Link v. Wabash R.R., 370 U.S. 626, 633-34, 82 S.Ct. 1386, 1390, 8 L.Ed.2d 734 (1962) (footnote omitted). We have followed this teaching. See Ojeda-Toro, 853 F.2d at 30 (all parties are bound by the acts of their attorneys). There are rare occasions where gross neglect by an attorney “may be characterized as an extraordinary circumstance requiring relief [under 60(b)].” Chang v. Smith, 778 F.2d 83, 86 (1st Cir. 1985). See also Rodriguez-Antuna, 871 F.2d at 3; Ojeda-Toro, 853 F.2d at 31. This is not one.
Claimant’s new counsel has made a valiant effort to save the claimant’s premises from forfeiture, but he cannot prevail against the facts and the law. Forfeiture of the premises may proceed.
Affirmed.
BAILEY ALDRICH, Senior Circuit Judge,dubitante.
Very regretfully, I am unhappy with the court’s single sentence abrupt dismissal of defendant’s offered defense on the merits, apparently supported by the later observation that defendant’s officers’ conduct was “open.” As to this last, I note that defendant’s affidavit that all non-operating club members were unaware is uncontradicted. How great is the difference between secret misbehavior of one officer, that obviously would not bind the corporation, and secret misbehavior of all the officers? One has an instinctive feeling that there should be a difference, and I will not quite say that defendant showed a “potentially meritorious defense,” but I think that it at least came very close.
. 21 U.S.C. § 881(a)(7) provides:
§ 881. Forfeitures
(a) Property subject
The following shall be subject to forfeiture to the United States and no property right shall exist in them:
(7) All real property, including any right, title, and interest (including any leasehold interest) in the whole of any lot or tract of land and any appurtenances or improvements, which is used, or intended to be used, in any manner or part, to commit, or to facilitate the commission of, a violation of this title punishable by more than one year's imprisonment, except that no property shall be forfeited under this paragraph, to the extent of an interest of an owner, by reason of any act or omission established by that owner to have been committed or omitted without the knowledge or consent of that owner.
. It could be argued that the first motion to vacate judgment, brought by claimant’s former attorney, was brought under Rule 60(b)(1) although not so stating.
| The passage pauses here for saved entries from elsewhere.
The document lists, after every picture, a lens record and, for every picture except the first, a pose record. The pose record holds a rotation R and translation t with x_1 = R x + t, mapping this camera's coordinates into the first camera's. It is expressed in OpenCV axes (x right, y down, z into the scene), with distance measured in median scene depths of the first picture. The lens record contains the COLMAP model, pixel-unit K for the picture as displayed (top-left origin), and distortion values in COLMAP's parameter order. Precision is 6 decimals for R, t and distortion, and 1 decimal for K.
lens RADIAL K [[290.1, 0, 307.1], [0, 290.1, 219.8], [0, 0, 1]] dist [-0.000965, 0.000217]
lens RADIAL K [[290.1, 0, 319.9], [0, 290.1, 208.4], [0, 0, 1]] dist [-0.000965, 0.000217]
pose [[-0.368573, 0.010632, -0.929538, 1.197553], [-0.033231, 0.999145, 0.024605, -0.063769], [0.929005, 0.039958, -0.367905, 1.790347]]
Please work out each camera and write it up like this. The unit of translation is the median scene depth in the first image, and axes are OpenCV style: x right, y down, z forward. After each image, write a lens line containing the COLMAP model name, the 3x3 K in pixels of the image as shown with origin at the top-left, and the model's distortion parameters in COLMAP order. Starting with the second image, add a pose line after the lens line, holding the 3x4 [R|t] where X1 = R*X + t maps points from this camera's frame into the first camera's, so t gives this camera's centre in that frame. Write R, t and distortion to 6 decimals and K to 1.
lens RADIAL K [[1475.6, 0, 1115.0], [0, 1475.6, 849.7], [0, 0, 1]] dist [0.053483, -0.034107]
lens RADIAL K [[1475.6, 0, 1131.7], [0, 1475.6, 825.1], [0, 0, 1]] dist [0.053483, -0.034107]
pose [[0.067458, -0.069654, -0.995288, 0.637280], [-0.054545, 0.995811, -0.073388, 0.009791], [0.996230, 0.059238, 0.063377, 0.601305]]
The allegation of lack of notice of the motion for summary judgment, supra at 2-3, could be construed as an implicit reliance on the "surprise” or "excusable neglect” reasons of 60(b)(1). Claimant, however, has not appealed the denial of this motion. We think it prudent, nevertheless, to note our agreement with the reasons stated by the district court for its dismissal of the motion. Supra at 3.